Girl in the Blue Coat

Peach and red. Green and black.

It’s not until the fourth-to-last frame that I see what I’m looking for. The picture is of the same scene as the others: scared people carrying suitcases. There are the captured prisoners, three or four abreast, filing into the theater.

There, in the bottom corner, is Mirjam.





TWENTY-ONE




Once there was a mouse caught in our walls. It only seemed to make noise when I was in the room alone; Papa and Mama never heard it, and if I brought it up, they would look over my head and say, “Right. Your mouse.” I was nine, maybe, and eventually even I began to think the mouse wasn’t real. It was a pretend playmate I must have invented for company. Then one day Elsbeth came over to play, the mouse appeared by her chair, and she screamed bloody murder. That was the moment when the mouse became real, really real. When someone else saw it. When I wasn’t alone.

“That’s her.” I point to the slide.

“What?” Mina asks. “Where?”

“The corner. In the right.”

She crowds in, shoving her shoulder against mine. “Are you sure? It’s so blurry and small.”

Nearly out of frame is a girl with curly hair wearing a coat the color of the sky. The face is blurry, not that seeing it would help me anyway, this girl I’ve only met in description. What’s not blurry is the bright blue coat, and, if I squint hard enough, a row of minuscule double-breasted silver buttons marching down the front. There she is, the girl who ran from a safe hiding space, the girl who was slightly spoiled, who loved a boy and had a best friend, who did well in school only to please her parents. Maybe her face is blurry because she’s doing exactly what I like to think I would be doing: looking for an escape route rather than following the rules.

“Do you think Mrs. de Vries has a magnifying glass?” Ollie suggests. “Is there any way to see it a little closer?”

Mina finds an old-fashioned one with a carved wooden handle in Mr. de Vries’s desk drawer. I press my nose as close as I can, going over the photograph millimeter by millimeter for anything else that might be useful, but find nothing more.

“It’s still so hard to see,” Mina says.

“It’s her,” I say definitively. It’s her because I feel a pang in my heart when I look at this photograph. All the other people being herded into the theater seem to be with others—families or neighbors. She’s alone.

“She’s right there, Ollie,” I say. From the window of the room I’m sitting in, I could see the building where she’s being held, less than one hundred meters away.

“It’s her,” Ollie says evenly. He’s watching me, wondering what I’ll do next. “It’s what we thought it would be.”

“We have to get her out.”

He’s shaking his head even before I finish the sentence. He expected this.

“Yes, Ollie,” I continue. “Look at her. She must be so terrified.”

“Hanneke, nothing has changed since I told you that we couldn’t help you.”

“It has changed. We have a safe place for her, right here, across the street. Mina and Judith know the theater. Why won’t you help me, Ollie?”

“I don’t understand you, Hanneke,” he snaps. “We’ve all been hoping, for the past four days, that you would help us with the resistance, with things that can actually matter for not just one person, but hundreds of people. And now here you are, telling me I have to risk the lives of all my other friends to help you? You really are—”

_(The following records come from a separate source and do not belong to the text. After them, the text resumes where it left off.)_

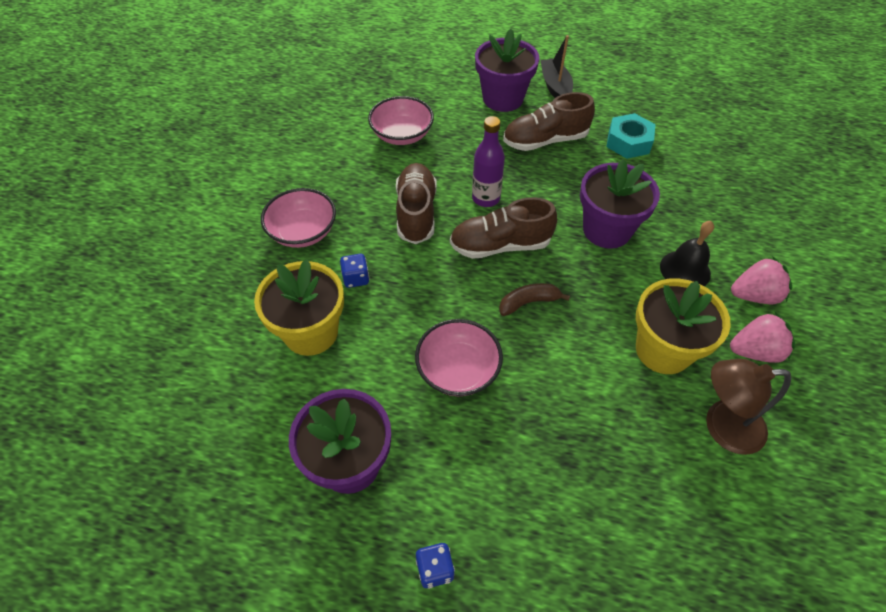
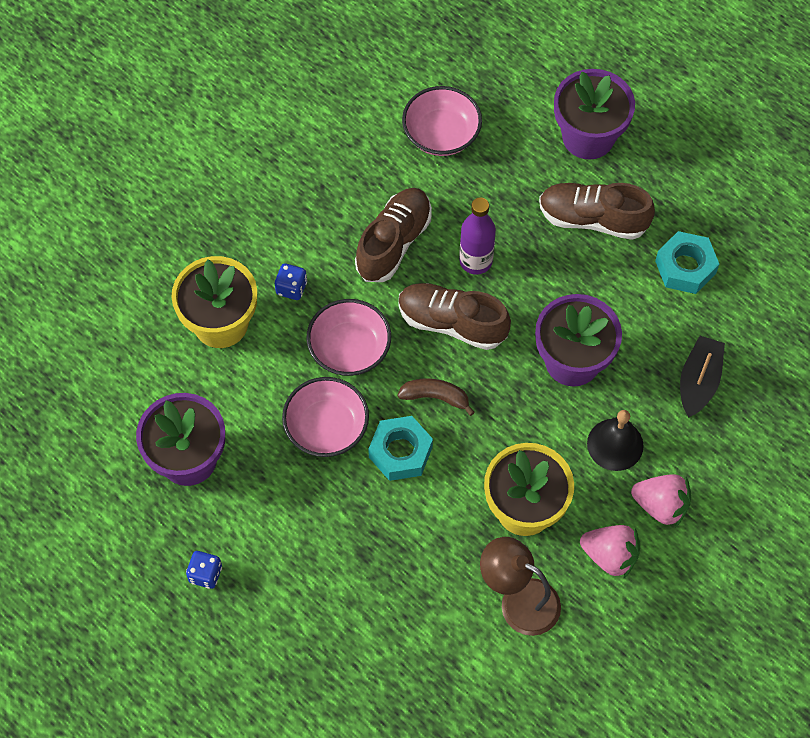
camera: 30 degrees right, 10 degrees up
pink bowl [261,188,336,248] -> pink bowl moved to [307,299,391,376]
black boat [540,35,573,98] -> black boat moved to [680,336,725,417]
none -> turquoise nut [368,416,433,481]

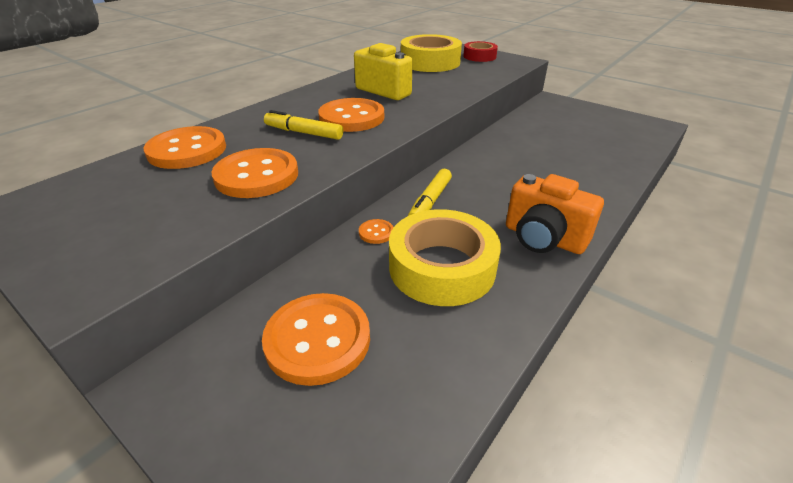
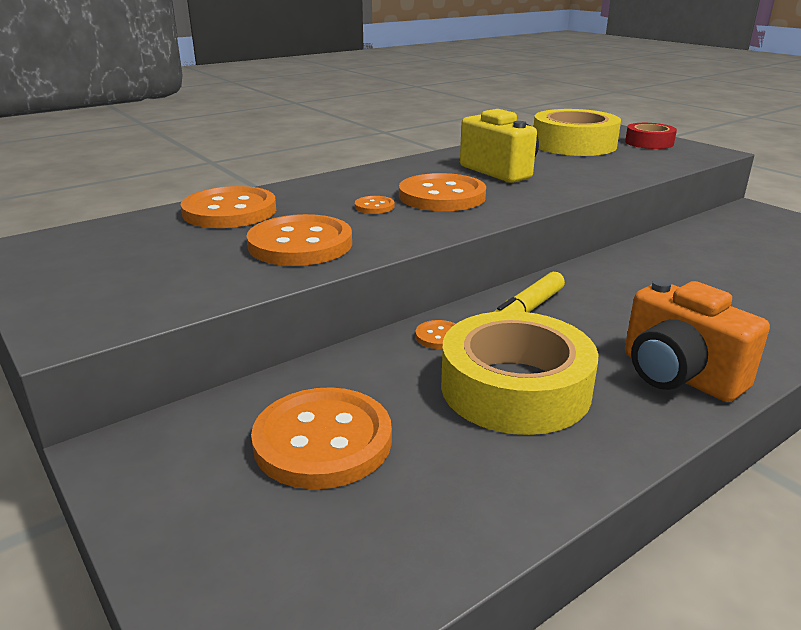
camera: 15 degrees right, 10 degrees down
yellow marker [264,110,343,140] -> orange button [355,196,395,214]

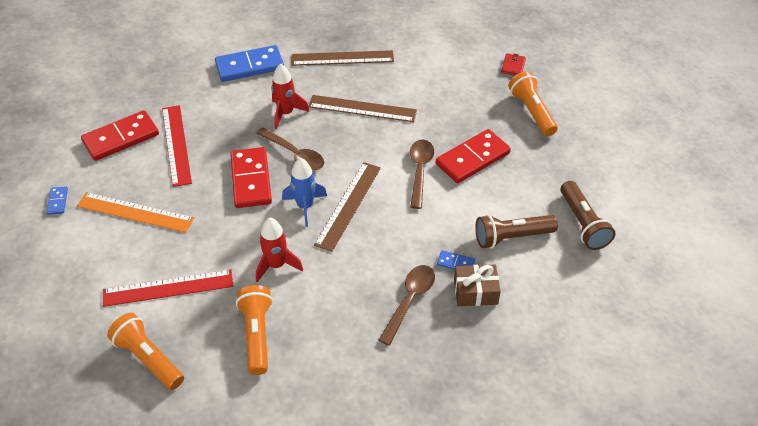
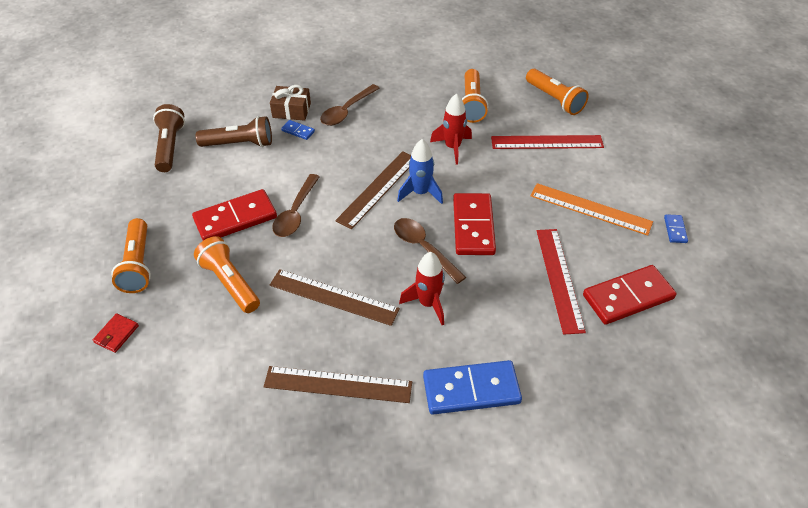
camera: 170 degrees left, 0 degrees up
none -> orange flashlight [194,236,260,313]

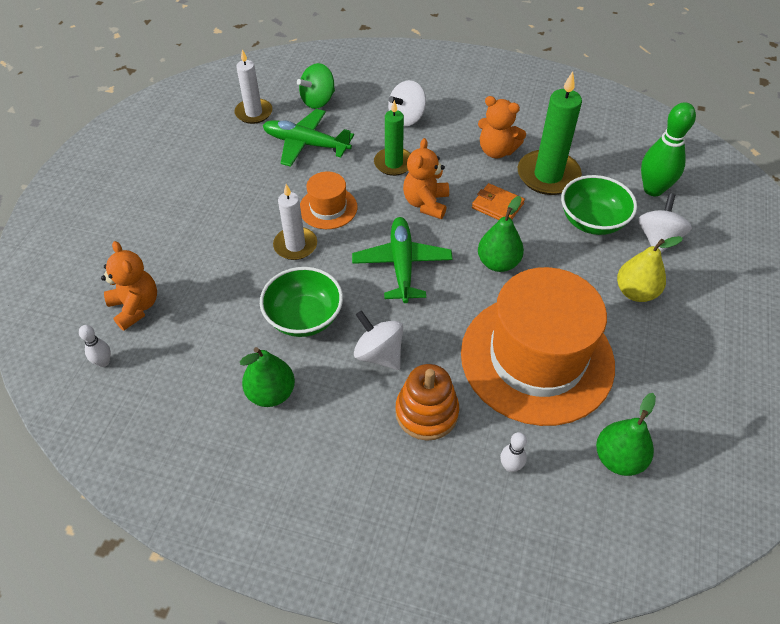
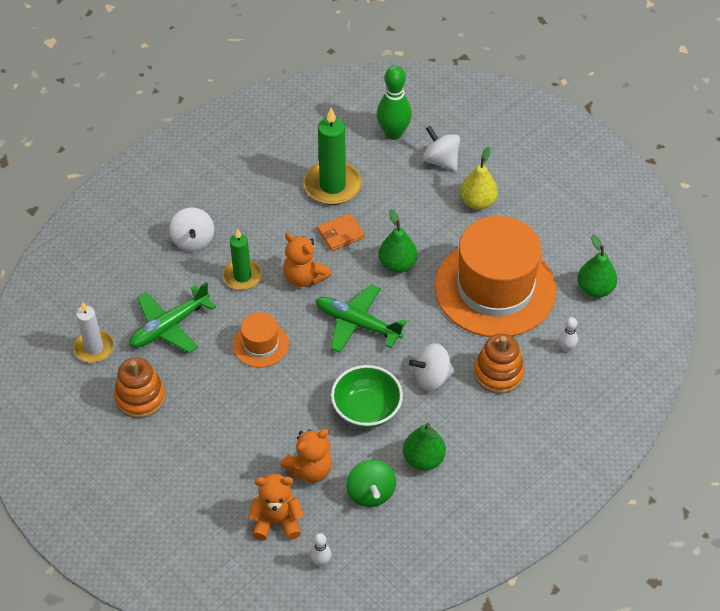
camera: 60 degrees left, 0 degrees up
white candle [273,184,317,260] -> none
green spinning top [297,63,335,109] -> green spinning top moved to [346,460,396,507]
orange teddy bear [478,96,526,158] -> orange teddy bear moved to [281,429,332,483]
green bowl [561,175,637,235] -> none
none -> orange stacking toy [114,357,166,418]

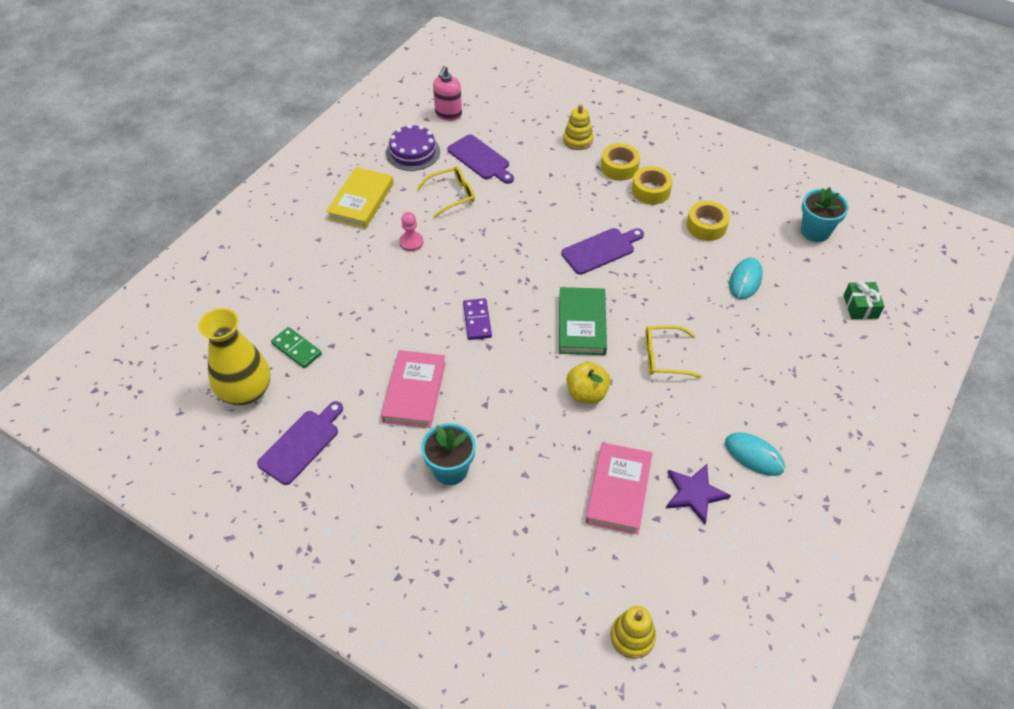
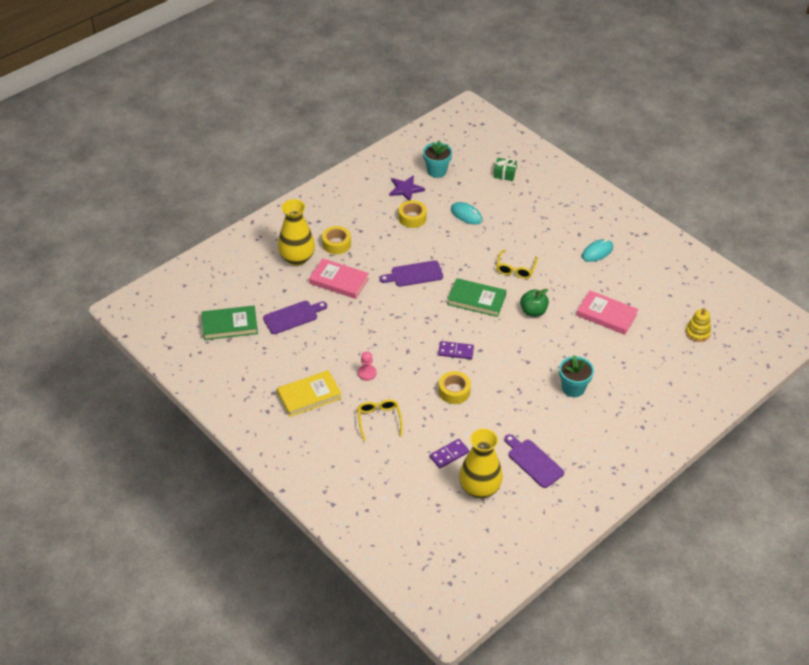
camera: 75 degrees left, 5 degrees down
green domino [271,327,322,368] -> purple domino [430,439,469,468]
yellow book [326,167,394,229] -> yellow book turned 60 degrees counterclockwise [277,370,342,417]
pink book [381,350,446,428] -> pink book moved to [309,258,369,299]
purple cake [386,124,440,171] -> none
yellow glasses [416,166,475,218] -> yellow glasses moved to [357,399,403,441]
pink soap dispenser [433,66,462,121] -> green book [201,306,258,340]
purple cutting board [561,228,644,275] -> purple cutting board turned 90 degrees counterclockwise [379,260,443,287]
yellow stacking toy [563,104,593,150] -> yellow vase [278,199,315,266]
yellow apple [566,362,610,404] -> green apple [520,289,549,317]
yellow tape [632,166,673,205] -> yellow tape moved to [439,371,471,404]
purple star [666,464,731,524] -> purple star moved to [389,175,425,201]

“What am I?” I challenge him, furious but keeping my voice down. “Crazy? Damaged?”

“I felt bad for you, Hanneke. For the fact that you had to grieve for Bas on your own. I felt so sorry for you, and I also thought you would be useful to us in the resistance. But if I had realized how bullheaded you would be, I wouldn’t have brought you to the first meeting at all.”

“Bas would help me.” It’s cruel, to compare Ollie to his brother right now, but I can’t help it. It’s true. “He would. He would wonder why we’re even still having this conversation when we know right where she is. He would say we should go and get her right now. Do you remember his party that one summer when my parents wouldn’t let me come because I was sick? He sneaked up the drainpipe just to bring me cake afterward. Bas wouldn’t be able to stand that someone had specifically asked for help with finding her, and we were ignoring it.”

“And he would be dead.”

I reel backward, staring at Ollie. “What did you just say?”

“Hanneke. Bas was a thousand good things. A million good things. But he was brash, and reckless, and he never thought before acting. That night of the party when he brought you the cake? You were happy, but he was punished. My parents were furious at how late he’d stayed out. And now? Now Bas would try to help save this girl, and the Nazis would catch him, and he would die.”